Jet-set life enjoyable to Ice Cube

By Marshall Fine
Westchester (N.Y.) Journal News

Ice Cube studies his cup of coffee with a sleepy look of seriousness.

It's Monday morning and, at 4 a.m., he wrapped filming on his latest movie, "Barber Shop." Then he got on a private plane and flew to New York. It's now 10 a.m. and he's about to conduct an interview for his latest release, "All About the Benjamins," which opens nationwide today.

"I'm just trying to rejuvenate a little," he says, sipping the coffee gratefully. "I think I'll be all right by midday."

He considers the jet-set schedule that has him globe-hopping and says, "My body tells me I should be complaining, but my mind and heart tell me I should feel lucky. I'll go with the feeling-lucky part. Actually, feeling blessed, more than lucky."

"Barber Shop" is actually Cube's third film in the past year, after "Benjamins" and the subsequently completed "Friday After Next." Cube, 32 (whose real name is O'Shea Jackson) is the writer on the latter two and says he has a pile of scripts at home in various stages of development.

"You have to wait for your opportunity," he says. "So many things have to come into play to get a movie made. You're asking someone for millions of dollars, just for an idea in your head."

In the case of "All About the Benjamins," the idea was a script about a white cop and a black con man that, Cube says, "was not right — kind of cliched." So he and co-star Mike Epps reworked it to suit themselves, leaving the con man (Epps) but making the white cop into a black bounty hunter (Cube). Their models were films like "48HRS" and "Bad Boys" — buddy comedies with lots of action.

As one of the film's producers, with a budget of $14 million, Cube had to ask himself how the action would be staged. While gunshots are cheap, fake blood is expensive. So, for that matter, are fiery explosions, a staple of the genre.

"We didn't have a lot of money to blow up a lot of things, so we made it count," he says. "We wanted to find a low-budget way to make the audience cringe, things that get under people's skin. We wanted to maximize our punch, along with our one little explosion."

JOB 1 —
Answer these questions about the Ice Cube interview.
(a) At what hour did Ice Cube wrap filming on "Barber Shop"?
(b) What is Ice Cube's real name?
(c) What was the budget of "All About the Benjamins"?

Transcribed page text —
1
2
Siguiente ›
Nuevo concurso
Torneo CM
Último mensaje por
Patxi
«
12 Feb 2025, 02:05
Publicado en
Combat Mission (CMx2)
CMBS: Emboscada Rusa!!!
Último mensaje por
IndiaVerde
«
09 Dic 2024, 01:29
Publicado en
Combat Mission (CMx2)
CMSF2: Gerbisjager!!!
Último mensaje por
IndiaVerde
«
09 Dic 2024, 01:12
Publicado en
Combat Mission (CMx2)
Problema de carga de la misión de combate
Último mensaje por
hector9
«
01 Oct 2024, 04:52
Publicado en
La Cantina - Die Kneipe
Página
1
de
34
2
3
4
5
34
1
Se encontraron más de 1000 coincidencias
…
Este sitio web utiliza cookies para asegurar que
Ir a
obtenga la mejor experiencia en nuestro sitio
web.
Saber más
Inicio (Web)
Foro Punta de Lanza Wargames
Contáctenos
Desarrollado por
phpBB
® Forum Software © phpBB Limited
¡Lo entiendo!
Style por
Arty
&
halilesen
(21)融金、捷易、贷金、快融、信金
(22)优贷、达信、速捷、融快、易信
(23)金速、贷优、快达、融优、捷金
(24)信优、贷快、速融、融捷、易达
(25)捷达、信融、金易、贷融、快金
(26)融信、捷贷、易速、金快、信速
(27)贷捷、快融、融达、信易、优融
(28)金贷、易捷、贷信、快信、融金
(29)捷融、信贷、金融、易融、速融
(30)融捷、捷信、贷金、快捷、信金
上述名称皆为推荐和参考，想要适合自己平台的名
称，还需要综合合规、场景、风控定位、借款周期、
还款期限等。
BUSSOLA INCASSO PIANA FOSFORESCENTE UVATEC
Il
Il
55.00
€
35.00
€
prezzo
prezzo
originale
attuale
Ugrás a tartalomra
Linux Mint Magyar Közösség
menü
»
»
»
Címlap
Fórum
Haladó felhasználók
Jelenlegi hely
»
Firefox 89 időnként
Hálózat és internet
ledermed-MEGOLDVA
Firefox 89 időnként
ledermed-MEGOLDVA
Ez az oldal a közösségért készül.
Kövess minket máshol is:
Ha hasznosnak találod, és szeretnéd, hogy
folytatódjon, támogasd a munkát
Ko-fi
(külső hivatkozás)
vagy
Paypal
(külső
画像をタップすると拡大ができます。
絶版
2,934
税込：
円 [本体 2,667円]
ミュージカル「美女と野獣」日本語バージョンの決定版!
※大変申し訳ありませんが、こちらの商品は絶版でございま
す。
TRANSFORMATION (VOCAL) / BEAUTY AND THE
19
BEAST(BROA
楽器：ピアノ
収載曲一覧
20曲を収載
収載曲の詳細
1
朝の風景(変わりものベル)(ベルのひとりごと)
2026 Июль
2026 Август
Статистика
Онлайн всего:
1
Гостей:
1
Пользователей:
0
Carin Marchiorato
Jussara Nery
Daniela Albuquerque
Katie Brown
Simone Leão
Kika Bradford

JOB 2 —
Write out the records from their first line through the line holding "09 Dic 2024, 01:12", both ends included, with every "Último mensaje por" swapped for "Last post by" and all else unchanged.

ANSWER AREA 1 —
(a) 4 a.m.
(b) O'Shea Jackson
(c) $14 million

ANSWER AREA 2 —
1
2
Siguiente ›
Nuevo concurso
Torneo CM
Last post by
Patxi
«
12 Feb 2025, 02:05
Publicado en
Combat Mission (CMx2)
CMBS: Emboscada Rusa!!!
Last post by
IndiaVerde
«
09 Dic 2024, 01:29
Publicado en
Combat Mission (CMx2)
CMSF2: Gerbisjager!!!
Last post by
IndiaVerde
«
09 Dic 2024, 01:12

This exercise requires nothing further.